Content starts

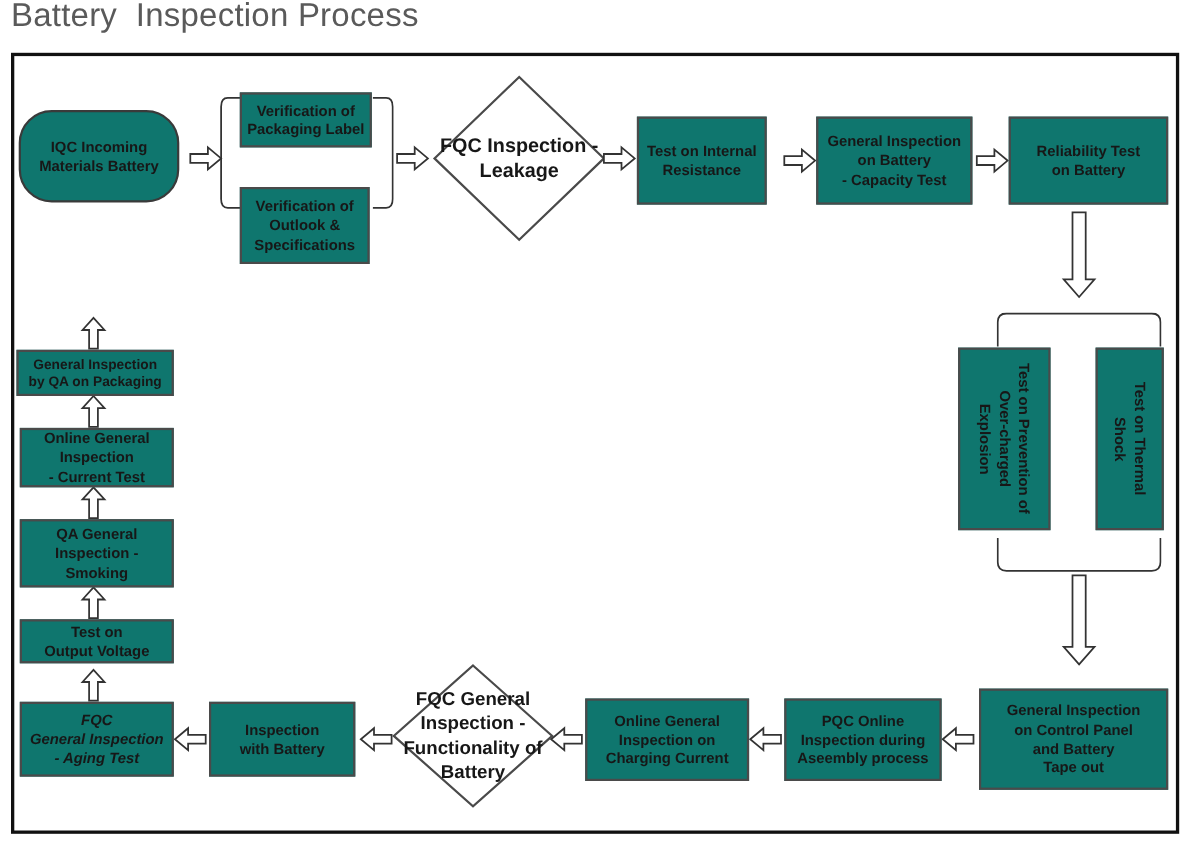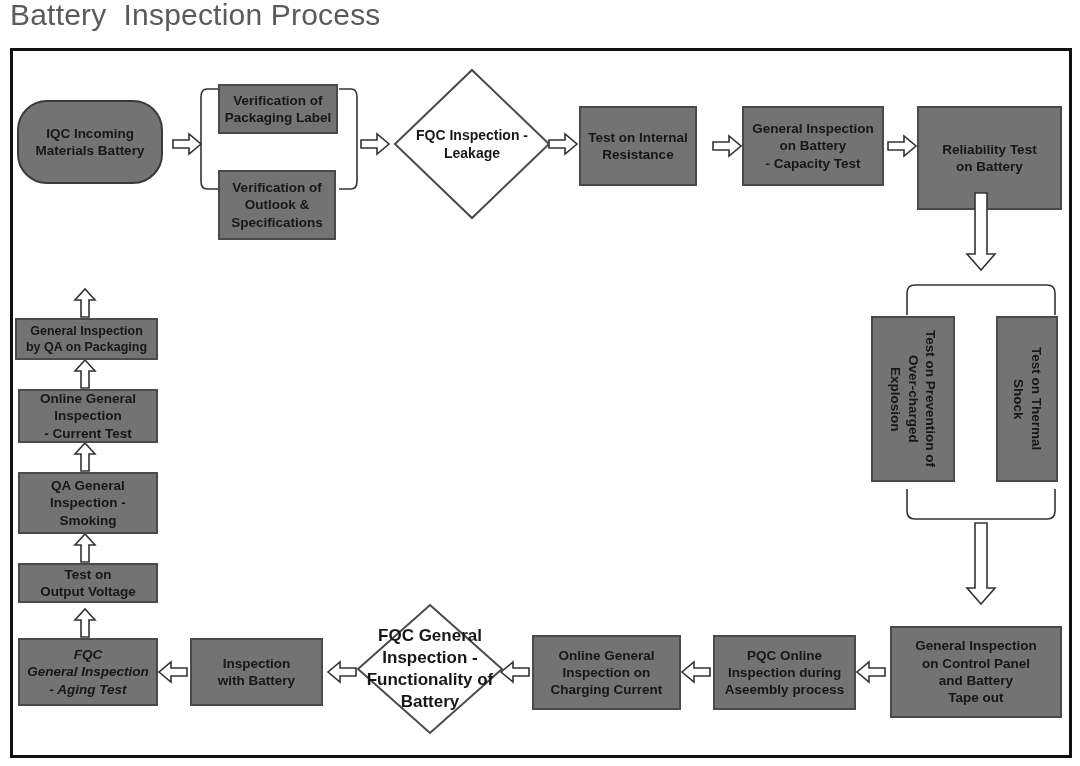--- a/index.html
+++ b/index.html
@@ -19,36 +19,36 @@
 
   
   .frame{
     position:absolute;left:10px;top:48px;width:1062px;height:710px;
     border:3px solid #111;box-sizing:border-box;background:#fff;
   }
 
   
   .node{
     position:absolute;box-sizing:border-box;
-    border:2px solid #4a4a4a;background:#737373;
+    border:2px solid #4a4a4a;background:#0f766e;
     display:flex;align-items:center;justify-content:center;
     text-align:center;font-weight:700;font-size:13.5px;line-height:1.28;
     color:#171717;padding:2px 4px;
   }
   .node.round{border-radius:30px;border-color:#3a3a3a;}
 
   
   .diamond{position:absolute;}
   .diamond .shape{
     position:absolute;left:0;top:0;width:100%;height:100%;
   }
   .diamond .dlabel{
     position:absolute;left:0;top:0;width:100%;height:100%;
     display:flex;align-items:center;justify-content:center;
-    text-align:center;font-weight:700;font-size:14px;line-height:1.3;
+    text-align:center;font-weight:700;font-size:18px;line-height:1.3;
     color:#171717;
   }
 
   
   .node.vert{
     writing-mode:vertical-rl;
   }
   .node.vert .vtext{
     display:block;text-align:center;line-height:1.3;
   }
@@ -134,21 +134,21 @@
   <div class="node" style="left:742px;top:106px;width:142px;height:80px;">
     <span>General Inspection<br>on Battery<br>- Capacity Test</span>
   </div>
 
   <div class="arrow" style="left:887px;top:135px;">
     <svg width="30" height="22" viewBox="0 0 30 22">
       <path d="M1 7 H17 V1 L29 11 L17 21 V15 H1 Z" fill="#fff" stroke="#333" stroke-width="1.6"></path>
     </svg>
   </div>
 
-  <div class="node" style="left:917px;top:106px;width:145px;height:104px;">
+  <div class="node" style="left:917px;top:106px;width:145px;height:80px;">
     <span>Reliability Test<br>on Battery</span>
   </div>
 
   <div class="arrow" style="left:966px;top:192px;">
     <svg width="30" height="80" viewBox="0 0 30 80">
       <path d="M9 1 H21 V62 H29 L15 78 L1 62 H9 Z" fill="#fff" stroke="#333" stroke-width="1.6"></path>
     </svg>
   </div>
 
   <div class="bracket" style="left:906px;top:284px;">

Content ends

_Description of the task_
Only lines of the data holding the word "class" go in the answer. Please copy each of them.

_Task solution_
   <div class="node" style="left:742px;top:106px;width:142px;height:80px;">
   <div class="arrow" style="left:887px;top:135px;">
-  <div class="node" style="left:917px;top:106px;width:145px;height:104px;">
+  <div class="node" style="left:917px;top:106px;width:145px;height:80px;">
   <div class="arrow" style="left:966px;top:192px;">
   <div class="bracket" style="left:906px;top:284px;">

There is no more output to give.